If you were nursing worries that the FBI might one day be able to force your smartphone, tablet, or e-reader manufacturer to help them decrypt your content, you can sleep easier. Just a few days after backing out of the hearing to force Apple to comply, the FBI has managed to get into the phone without needing Apple’s help after all, and the DoJ has asked the judge to drop the court order requiring Apple to do it.

Of course, the news isn’t entirely good—the FBI probably won’t divulge exactly how it managed to do it, which means there’s at least one exploit out there that could be used not only by law enforcement but by any hackers who happen to discover it. And if the FBI won’t cough up what it did, Apple won’t know what it is in order to patch it. (At least not until someone else comes across it and tells them.)

And this lets the Department of Justice keep its “win” in getting the court to issue such an order in the first place. It’s entirely possible that next time this sort of situation comes up, the FBI will come right back to court again as its opening gambit. And it’s possible the next company it comes up against might not not be quite so gung-ho about user privacy as Apple.

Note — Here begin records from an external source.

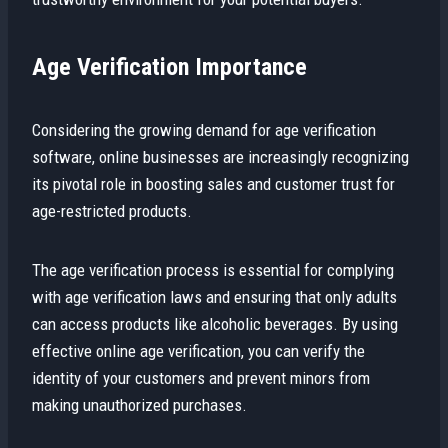
Age Verification Importance
Considering the growing demand for age verification
software, online businesses are increasingly recognizing
its pivotal role in boosting sales and customer trust for
age-restricted products.
The age verification process is essential for complying
with age verification laws and ensuring that only adults
can access products like alcoholic beverages. By using
effective online age verification, you can verify the
identity of your customers and prevent minors from
making unauthorized purchases.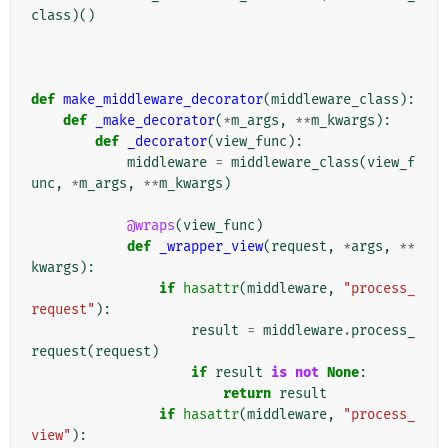
class
)()
def
make_middleware_decorator
(
middleware_class
):
def
_make_decorator
(
*
m_args
,
**
m_kwargs
):
def
_decorator
(
view_func
):
middleware
=
middleware_class
(
view_f
unc
,
*
m_args
,
**
m_kwargs
)
@wraps
(
view_func
)
def
_wrapper_view
(
request
,
*
args
,
**
kwargs
):
if
hasattr
(
middleware
,
"process_
request"
):
result
=
middleware
.
process_
request
(
request
)
if
result
is
not
None
:
return
result
if
hasattr
(
middleware
,
"process_
view"
):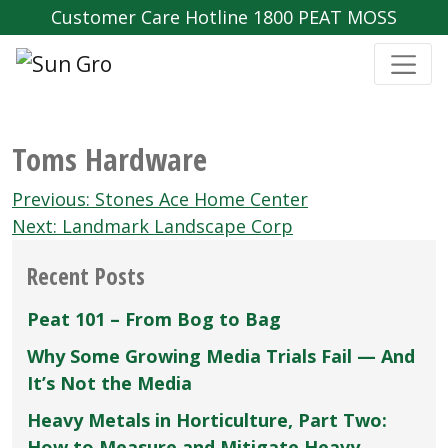
Customer Care Hotline 1800 PEAT MOSS
Toms Hardware
Post
Previous:
Stones Ace Home Center
navigation
Next:
Landmark Landscape Corp
Recent Posts
Peat 101 – From Bog to Bag
Why Some Growing Media Trials Fail — And
It’s Not the Media
Heavy Metals in Horticulture, Part Two:
How to Measure and Mitigate Heavy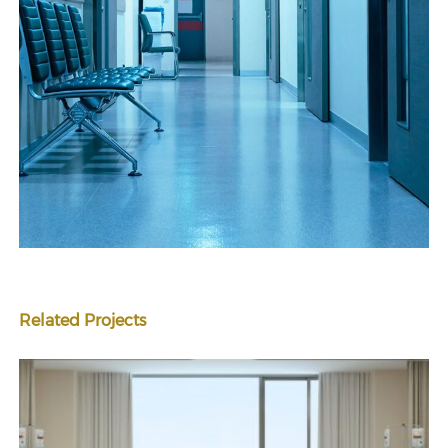
Related Projects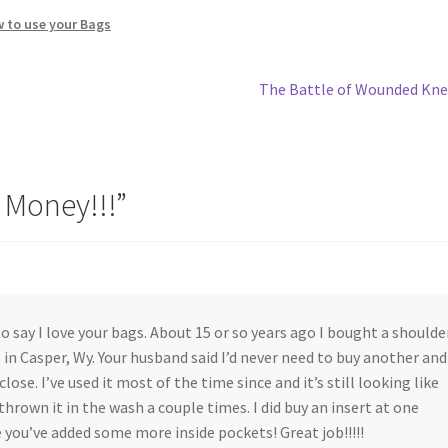
w to use your Bags
Next
The Battle of Wounded Kn
post:
 Money!!!
”
to say I love your bags. About 15 or so years ago I bought a shoulde
 in Casper, Wy. Your husband said I’d never need to buy another and
lose. I’ve used it most of the time since and it’s still looking like
 thrown it in the wash a couple times. I did buy an insert at one
e you’ve added some more inside pockets! Great job!!!!!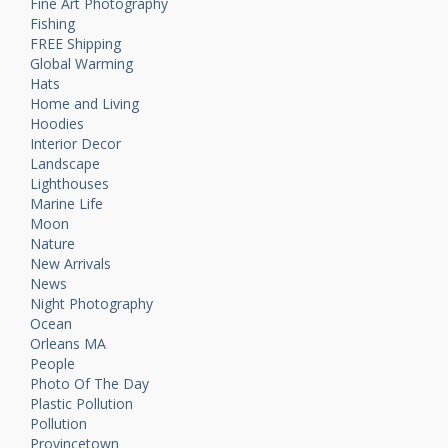
Fine Art Photography
Fishing
FREE Shipping
Global Warming
Hats
Home and Living
Hoodies
Interior Decor
Landscape
Lighthouses
Marine Life
Moon
Nature
New Arrivals
News
Night Photography
Ocean
Orleans MA
People
Photo Of The Day
Plastic Pollution
Pollution
Provincetown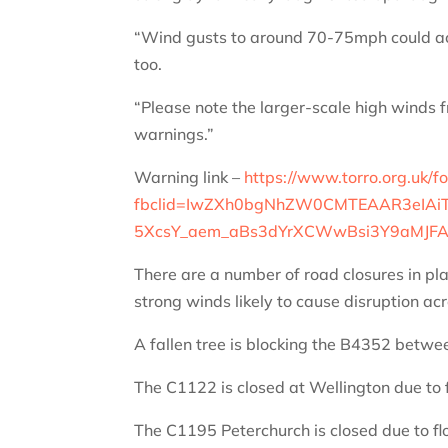
“Wind gusts to around 70-75mph could ac
too.
“Please note the larger-scale high winds 
warnings.”
Warning link –
https://www.torro.org.uk/f
fbclid=IwZXh0bgNhZW0CMTEAAR3eIAiT
5XcsY_aem_aBs3dYrXCWwBsi3Y9aMJF
There are a number of road closures in pla
strong winds likely to cause disruption a
A fallen tree is blocking the B4352 betw
The C1122 is closed at Wellington due to 
The C1195
Peterchurch is closed due to fl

Meanwhile, Apple says that that “This case raised issues which deserve a national conversation about our civil liberties, and our collective security and privacy.” It seems to me that a national conversation is just what it started, and the FBI ended up getting the short end of the stick as considerably more people flocked to Apple’s side. When John Oliver is able to make fun of you on national television over what would at first seem like a hopelessly obscure technological issue, you’re doing something wrong.

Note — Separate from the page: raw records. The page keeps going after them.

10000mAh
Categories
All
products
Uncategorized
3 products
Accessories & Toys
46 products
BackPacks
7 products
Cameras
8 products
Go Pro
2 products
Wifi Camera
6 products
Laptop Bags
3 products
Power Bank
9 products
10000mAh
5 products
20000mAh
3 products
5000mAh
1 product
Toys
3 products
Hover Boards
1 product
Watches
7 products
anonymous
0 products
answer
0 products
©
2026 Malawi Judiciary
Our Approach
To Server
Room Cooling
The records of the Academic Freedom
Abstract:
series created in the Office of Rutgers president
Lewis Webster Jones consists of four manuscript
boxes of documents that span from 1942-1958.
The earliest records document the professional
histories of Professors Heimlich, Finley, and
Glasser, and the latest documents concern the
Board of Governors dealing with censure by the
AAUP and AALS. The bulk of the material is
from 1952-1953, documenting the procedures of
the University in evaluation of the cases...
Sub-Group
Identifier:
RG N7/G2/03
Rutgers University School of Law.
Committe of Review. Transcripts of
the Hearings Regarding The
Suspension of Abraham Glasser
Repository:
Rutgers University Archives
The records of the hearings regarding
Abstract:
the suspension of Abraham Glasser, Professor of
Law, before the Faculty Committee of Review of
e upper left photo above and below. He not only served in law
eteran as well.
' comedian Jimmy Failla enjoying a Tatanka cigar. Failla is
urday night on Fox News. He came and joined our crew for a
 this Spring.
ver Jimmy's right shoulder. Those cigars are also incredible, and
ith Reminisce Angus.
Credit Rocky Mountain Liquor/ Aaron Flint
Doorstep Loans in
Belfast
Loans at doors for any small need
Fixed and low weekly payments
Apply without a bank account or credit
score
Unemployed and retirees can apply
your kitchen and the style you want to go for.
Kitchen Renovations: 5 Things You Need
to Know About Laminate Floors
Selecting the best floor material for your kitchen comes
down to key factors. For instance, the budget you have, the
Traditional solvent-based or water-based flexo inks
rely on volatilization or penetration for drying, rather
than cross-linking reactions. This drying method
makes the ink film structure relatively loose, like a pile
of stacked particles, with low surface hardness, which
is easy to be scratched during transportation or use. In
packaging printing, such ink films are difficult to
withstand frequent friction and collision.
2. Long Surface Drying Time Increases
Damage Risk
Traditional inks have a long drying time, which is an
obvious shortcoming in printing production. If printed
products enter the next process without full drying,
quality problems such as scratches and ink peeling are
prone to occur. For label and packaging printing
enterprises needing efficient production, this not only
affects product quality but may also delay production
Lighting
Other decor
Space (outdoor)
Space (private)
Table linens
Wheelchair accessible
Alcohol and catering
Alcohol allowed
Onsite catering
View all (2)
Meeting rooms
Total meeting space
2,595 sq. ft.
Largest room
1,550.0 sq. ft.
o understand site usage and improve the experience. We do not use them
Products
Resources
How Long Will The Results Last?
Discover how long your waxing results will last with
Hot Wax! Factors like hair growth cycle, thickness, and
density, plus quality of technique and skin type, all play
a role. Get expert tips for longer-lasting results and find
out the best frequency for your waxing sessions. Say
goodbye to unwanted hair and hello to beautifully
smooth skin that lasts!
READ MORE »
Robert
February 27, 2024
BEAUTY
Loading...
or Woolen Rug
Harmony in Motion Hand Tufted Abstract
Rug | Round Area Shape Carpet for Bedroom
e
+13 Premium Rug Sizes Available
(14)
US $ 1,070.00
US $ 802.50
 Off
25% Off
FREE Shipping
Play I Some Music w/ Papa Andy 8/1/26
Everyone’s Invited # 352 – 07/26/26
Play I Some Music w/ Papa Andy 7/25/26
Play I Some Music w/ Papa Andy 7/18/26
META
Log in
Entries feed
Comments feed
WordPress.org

As I noted in the John Oliver piece, this is an important issue for anyone who reads e-books that might be controversial. The FBI has attempted to get at public library lending records before, and who knows—it’s always possible that what e-books you read could become evidence in a trial. Next time this issue surfaces, the controversy might not end quite so quickly.

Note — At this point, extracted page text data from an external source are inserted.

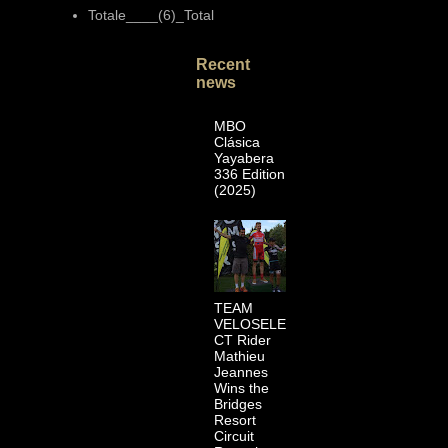
Totale____(6)_Total
Recent
news
MBO
Clásica
Yayabera
336 Edition
(2025)
TEAM
VELOSELE
CT Rider
Mathieu
Jeannes
Wins the
Bridges
Resort
Circuit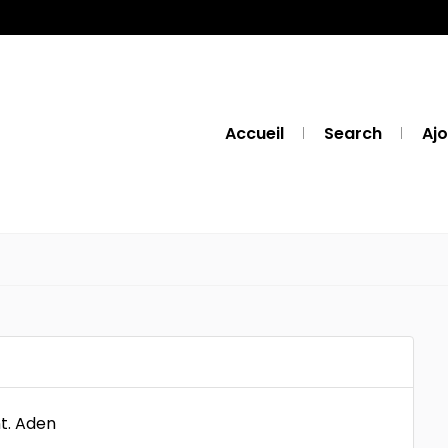
Accueil
Search
Ajo
t. Aden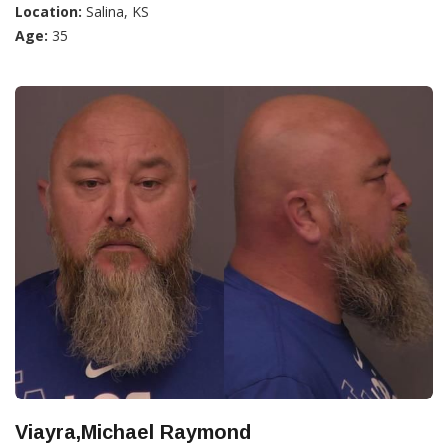
Location:
Salina, KS
Age:
35
Viayra,Michael Raymond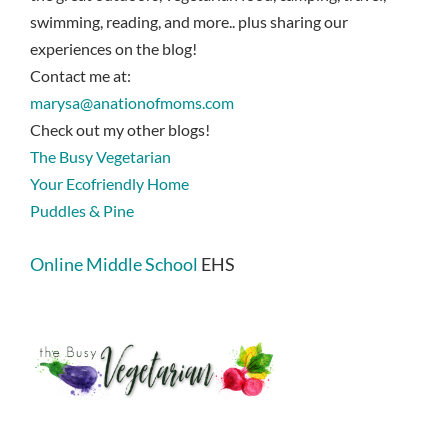
swimming, reading, and more.. plus sharing our
experiences on the blog!
Contact me at:
marysa@anationofmoms.com
Check out my other blogs!
The Busy Vegetarian
Your Ecofriendly Home
Puddles & Pine
Online Middle School
EHS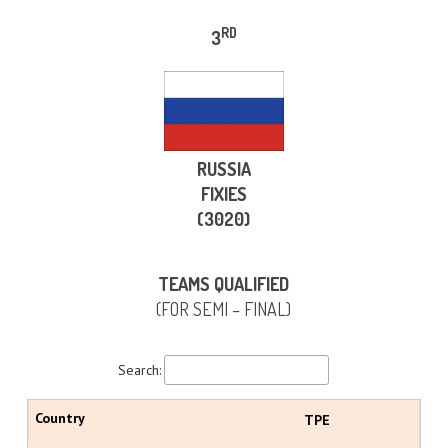
RD
3
RUSSIA
FIXIES
(3020)
TEAMS QUALIFIED
(FOR SEMI – FINAL)
Search:
TPE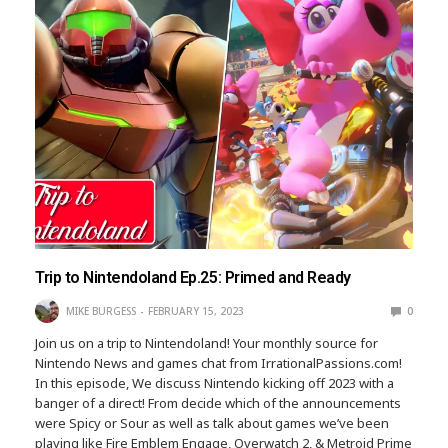
Trip to Nintendoland Ep.25: Primed and Ready
MIKE BURGESS
FEBRUARY 15, 2023
0
Join us on a trip to Nintendoland! Your monthly source for
Nintendo News and games chat from IrrationalPassions.com!
In this episode, We discuss Nintendo kicking off 2023 with a
banger of a direct! From decide which of the announcements
were Spicy or Sour as well as talk about games we’ve been
playing like Fire Emblem Engage, Overwatch 2, & Metroid Prime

Apple isn’t necessarily the knight in shining armor here—as Charlie Stross points out, Apple Pay means Apple has an extremely big vested interest in making sure customers see it as rock solid on user privacy and security issues—but in this case, Apple’s and consumers’ interests align. Too bad they didn’t when it came to e-book pricing, huh?

1 COMMENT

  1. Let us be careful about our ASSumptions. How do we know that the FBI really succeeded in getting all of the data it sought from this device? We don’t. They haven’t even revealed a single nugget of info that was on that phone. FOI demands anyone?
    Let’s also remember that this particular device was but a gambit in a much bigger contest. It was the precedent that they were after.
    Seeing the pushback and reassessing their position, the FBI may simply have chosen to retreat rather than set a precedent that would jeopardize their end game. As was reportedly said of Geo. Washington as he crossed the Delaware, “He who fights and runs away, lives to fight another day.”